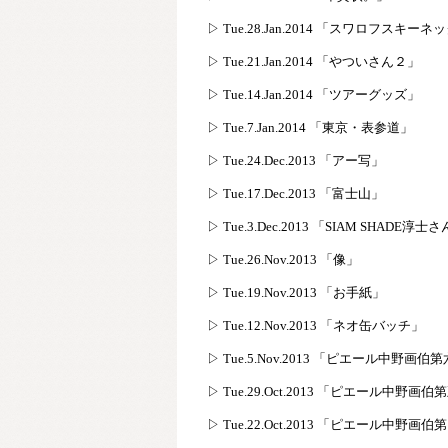
▷ Tue.28.Jan.2014 「スワロフスキー
▷ Tue.21.Jan.2014 「やついさん２」
▷ Tue.14.Jan.2014 「ツアーグッズ」
▷ Tue.7.Jan.2014 「東京・表参道」
▷ Tue.24.Dec.2013 「アー写」
▷ Tue.17.Dec.2013 「富士山」
▷ Tue.3.Dec.2013 「SIAM SHADE淳士
▷ Tue.26.Nov.2013 「像」
▷ Tue.19.Nov.2013 「お手紙」
▷ Tue.12.Nov.2013 「ネオ缶バッチ」
▷ Tue.5.Nov.2013 「ピエール中野画伯
▷ Tue.29.Oct.2013 「ピエール中野画
▷ Tue.22.Oct.2013 「ピエール中野画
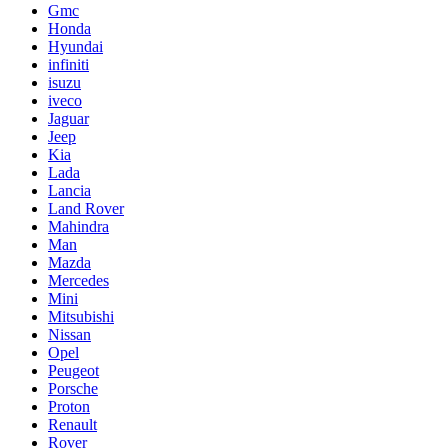
Gmc
Honda
Hyundai
infiniti
isuzu
iveco
Jaguar
Jeep
Kia
Lada
Lancia
Land Rover
Mahindra
Man
Mazda
Mercedes
Mini
Mitsubishi
Nissan
Opel
Peugeot
Porsche
Proton
Renault
Rover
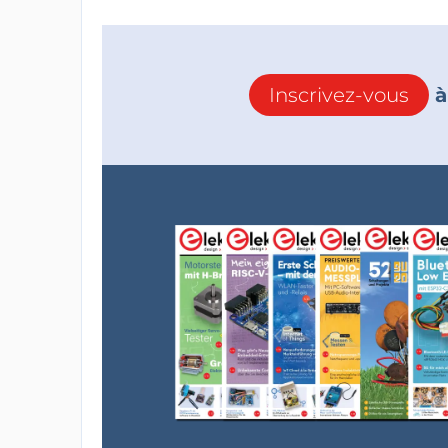
Inscrivez-vous
à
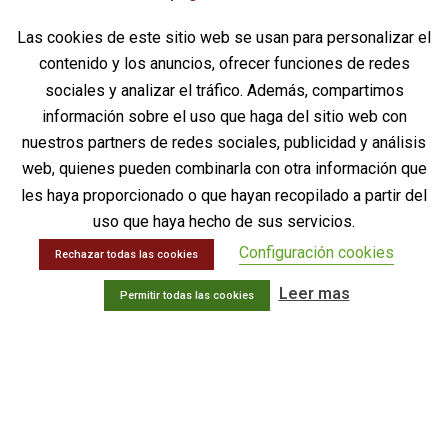
www.cd-pharma.com
Las cookies de este sitio web se usan para personalizar el
PRODUCTOS
contenido y los anuncios, ofrecer funciones de redes
sociales y analizar el tráfico. Además, compartimos
Intervencionismo – Unidad del Dolor
información sobre el uso que haga del sitio web con
Neuro-trauma
nuestros partners de redes sociales, publicidad y análisis
Cirugía general – UCI
web, quienes pueden combinarla con otra información que
Sustituto Óseo
Documentación DiscoGel®
les haya proporcionado o que hayan recopilado a partir del
uso que haya hecho de sus servicios.
INFORMACIÓN LEGAL
Configuración cookies
Rechazar todas las cookies
Aviso legal
Leer mas
Permitir todas las cookies
Política de privacidad
Política de Calidad
Política de Gestión Ambiental
Política de cookies
Contactar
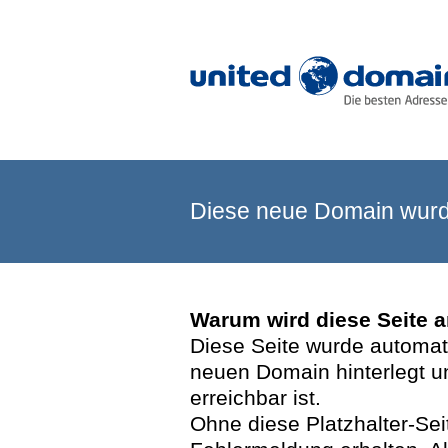
Diese neue Domain wurde
Warum wird diese Seite 
Diese Seite wurde automatis
neuen Domain hinterlegt u
erreichbar ist.
Ohne diese Platzhalter-Se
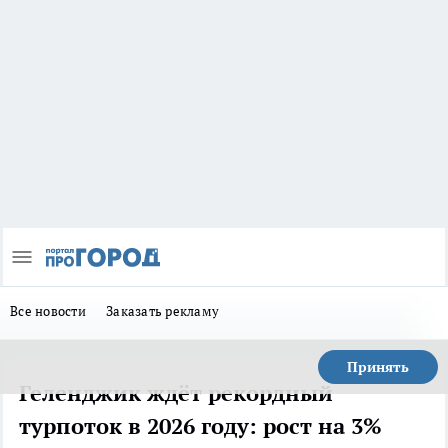
Все новости
Заказать рекламу
Принять
Геленджик ждёт рекордный
турпоток в 2026 году: рост на 3%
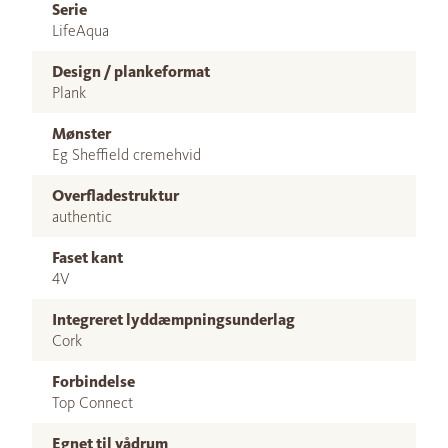
Serie
LifeAqua
Design / plankeformat
Plank
Mønster
Eg Sheffield cremehvid
Overfladestruktur
authentic
Faset kant
4V
Integreret lyddæmpningsunderlag
Cork
Forbindelse
Top Connect
Egnet til vådrum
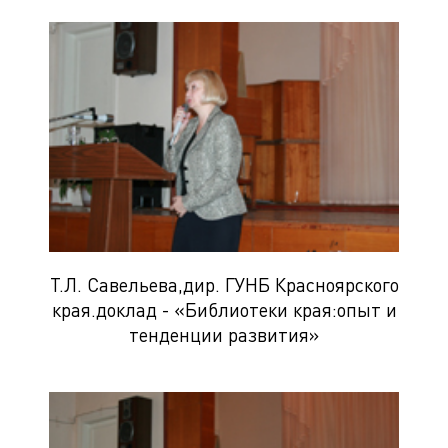
Т.Л. Савельева,дир. ГУНБ Красноярского
края.доклад - «Библиотеки края:опыт и
тенденции развития»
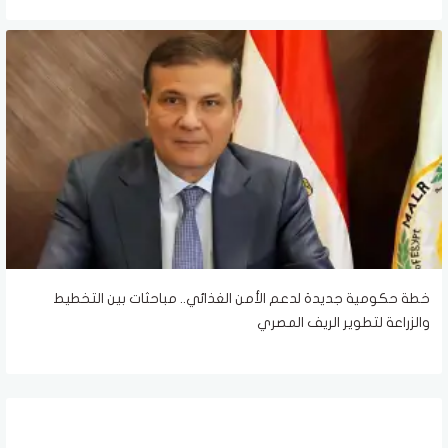
خطة حكومية جديدة لدعم الأمن الغذائي.. مباحثات بين التخطيط
والزراعة لتطوير الريف المصري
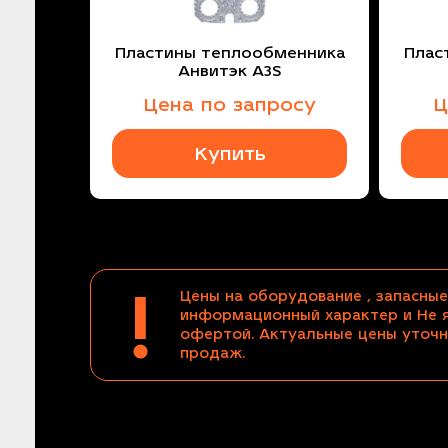
Пластины теплообменника
Плас
Анвитэк A3S
Цена по запросу
Ц
Купить
!
Цены на оборудование , запасные
информационный характер и Не 
офертой. Актуальные цены уточн
продаж.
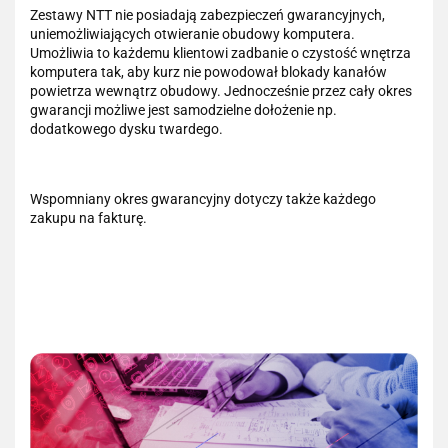
Zestawy NTT nie posiadają zabezpieczeń gwarancyjnych,
uniemożliwiających otwieranie obudowy komputera.
Umożliwia to każdemu klientowi zadbanie o czystość wnętrza
komputera tak, aby kurz nie powodował blokady kanałów
powietrza wewnątrz obudowy. Jednocześnie przez cały okres
gwarancji możliwe jest samodzielne dołożenie np.
dodatkowego dysku twardego.
Wspomniany okres gwarancyjny dotyczy także każdego
zakupu na fakturę.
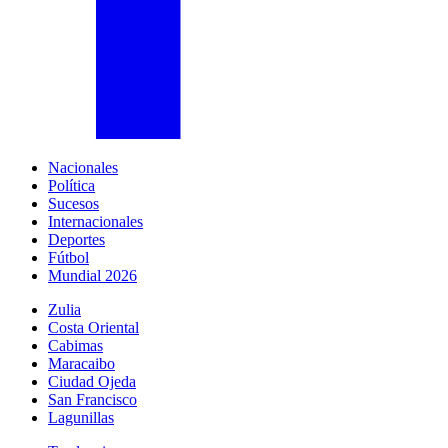
Nacionales
Política
Sucesos
Internacionales
Deportes
Fútbol
Mundial 2026
Zulia
Costa Oriental
Cabimas
Maracaibo
Ciudad Ojeda
San Francisco
Lagunillas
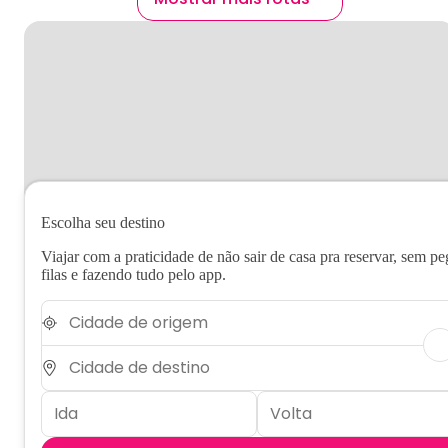
Escolha seu destino
Viajar com a praticidade de não sair de casa pra reservar, sem pe
filas e fazendo tudo pelo app.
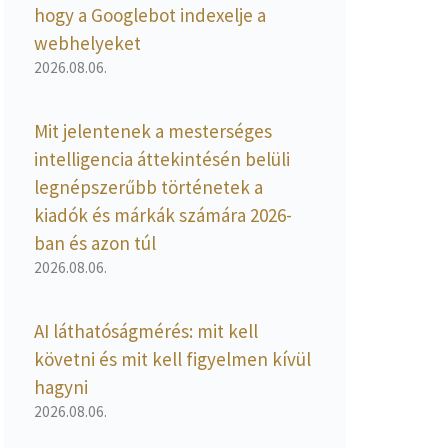
hogy a Googlebot indexelje a
webhelyeket
2026.08.06.
Mit jelentenek a mesterséges
intelligencia áttekintésén belüli
legnépszerűbb történetek a
kiadók és márkák számára 2026-
ban és azon túl
2026.08.06.
AI láthatóságmérés: mit kell
követni és mit kell figyelmen kívül
hagyni
2026.08.06.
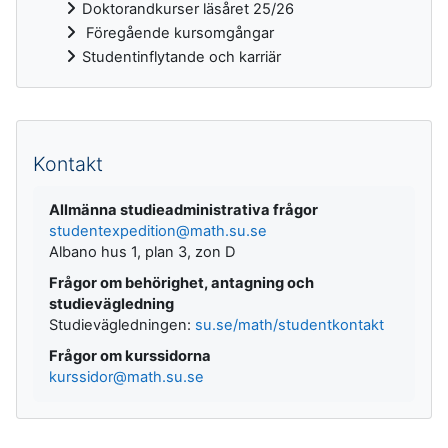
Doktorandkurser läsåret 25/26
Föregående kursomgångar
Studentinflytande och karriär
Kompletterande block
Kontakt
Allmänna studieadministrativa frågor
studentexpedition@math.su.se
Albano hus 1, plan 3, zon D
Frågor om behörighet, antagning och
studievägledning
Studievägledningen:
su.se/math/studentkontakt
Frågor om kurssidorna
kurssidor@math.su.se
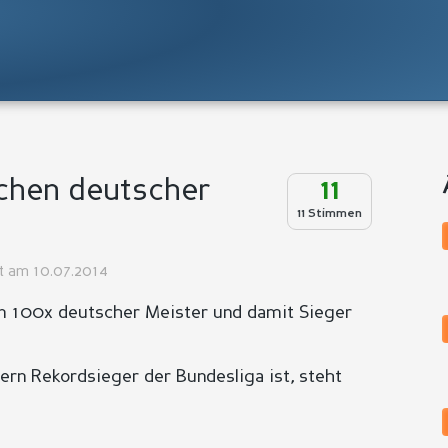
chen deutscher
11
11 Stimmen
lt am 10.07.2014
 100x deutscher Meister und damit Sieger
ern Rekordsieger der Bundesliga ist, steht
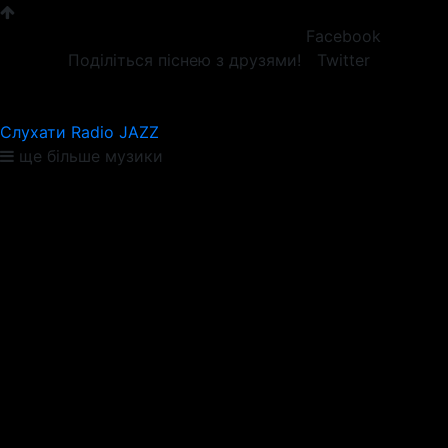
Facebook
Поділіться піснею з друзями!
Twitter
Слухати Radio JAZZ
ще більше музики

YOUR ASSIGNMENT ▸ Rewrite all the records, swapping "Mitsubishi" for "Subaru" and leaving everything else unchanged. Omit the pictures from your answer.

ANSWER TO THIS TASK ▸
▷ Tue.28.Jan.2014 「スワロフスキー
▷ Tue.21.Jan.2014 「やついさん２」
▷ Tue.14.Jan.2014 「ツアーグッズ」
▷ Tue.7.Jan.2014 「東京・表参道」
▷ Tue.24.Dec.2013 「アー写」
▷ Tue.17.Dec.2013 「富士山」
▷ Tue.3.Dec.2013 「SIAM SHADE淳士
▷ Tue.26.Nov.2013 「像」
▷ Tue.19.Nov.2013 「お手紙」
▷ Tue.12.Nov.2013 「ネオ缶バッチ」
▷ Tue.5.Nov.2013 「ピエール中野画伯
▷ Tue.29.Oct.2013 「ピエール中野画
▷ Tue.22.Oct.2013 「ピエール中野画
Gmc
Honda
Hyundai
infiniti
isuzu
iveco
Jaguar
Jeep
Kia
Lada
Lancia
Land Rover
Mahindra
Man
Mazda
Mercedes
Mini
Subaru
Nissan
Opel
Peugeot
Porsche
Proton
Renault
Rover
Inscrivez-vous
à
www.cd-pharma.com
Las cookies de este sitio web se usan para personalizar el
PRODUCTOS
contenido y los anuncios, ofrecer funciones de redes
sociales y analizar el tráfico. Además, compartimos
Intervencionismo – Unidad del Dolor
información sobre el uso que haga del sitio web con
Neuro-trauma
nuestros partners de redes sociales, publicidad y análisis
Cirugía general – UCI
web, quienes pueden combinarla con otra información que
Sustituto Óseo
Documentación DiscoGel®
les haya proporcionado o que hayan recopilado a partir del
uso que haya hecho de sus servicios.
INFORMACIÓN LEGAL
Configuración cookies
Rechazar todas las cookies
Aviso legal
Leer mas
Permitir todas las cookies
Política de privacidad
Política de Calidad
Política de Gestión Ambiental
Política de cookies
Contactar
Diese neue Domain wurde
Warum wird diese Seite 
Diese Seite wurde automatis
neuen Domain hinterlegt u
erreichbar ist.
Ohne diese Platzhalter-Se
Все новости
Заказать рекламу
Принять
Геленджик ждёт рекордный
турпоток в 2026 году: рост на 3%
Serie
LifeAqua
Design / plankeformat
Plank
Mønster
Eg Sheffield cremehvid
Overfladestruktur
authentic
Faset kant
4V
Integreret lyddæmpningsunderlag
Cork
Forbindelse
Top Connect
Egnet til vådrum
Т.Л. Савельева,дир. ГУНБ Красноярского
края.доклад - «Библиотеки края:опыт и
тенденции развития»
خطة حكومية جديدة لدعم الأمن الغذائي.. مباحثات بين التخطيط
والزراعة لتطوير الريف المصري
Пластины теплообменника
Плас
Анвитэк A3S
Цена по запросу
Ц
Купить
!
Цены на оборудование , запасные
информационный характер и Не 
офертой. Актуальные цены уточн
продаж.
Zestawy NTT nie posiadają zabezpieczeń gwarancyjnych,
uniemożliwiających otwieranie obudowy komputera.
Umożliwia to każdemu klientowi zadbanie o czystość wnętrza
komputera tak, aby kurz nie powodował blokady kanałów
powietrza wewnątrz obudowy. Jednocześnie przez cały okres
gwarancji możliwe jest samodzielne dołożenie np.
dodatkowego dysku twardego.
Wspomniany okres gwarancyjny dotyczy także każdego
zakupu na fakturę.
Nacionales
Política
Sucesos
Internacionales
Deportes
Fútbol
Mundial 2026
Zulia
Costa Oriental
Cabimas
Maracaibo
Ciudad Ojeda
San Francisco
Lagunillas
Escolha seu destino
Viajar com a praticidade de não sair de casa pra reservar, sem pe
filas e fazendo tudo pelo app.
hogy a Googlebot indexelje a
webhelyeket
2026.08.06.
Mit jelentenek a mesterséges
intelligencia áttekintésén belüli
legnépszerűbb történetek a
kiadók és márkák számára 2026-
ban és azon túl
2026.08.06.
AI láthatóságmérés: mit kell
követni és mit kell figyelmen kívül
hagyni
2026.08.06.
Doktorandkurser läsåret 25/26
Föregående kursomgångar
Studentinflytande och karriär
Kompletterande block
Kontakt
Allmänna studieadministrativa frågor
studentexpedition@math.su.se
Albano hus 1, plan 3, zon D
Frågor om behörighet, antagning och
studievägledning
Studievägledningen:
su.se/math/studentkontakt
Frågor om kurssidorna
kurssidor@math.su.se
chen deutscher
11
11 Stimmen
lt am 10.07.2014
 100x deutscher Meister und damit Sieger
ern Rekordsieger der Bundesliga ist, steht
Facebook
Поділіться піснею з друзями!
Twitter
Слухати Radio JAZZ
ще більше музики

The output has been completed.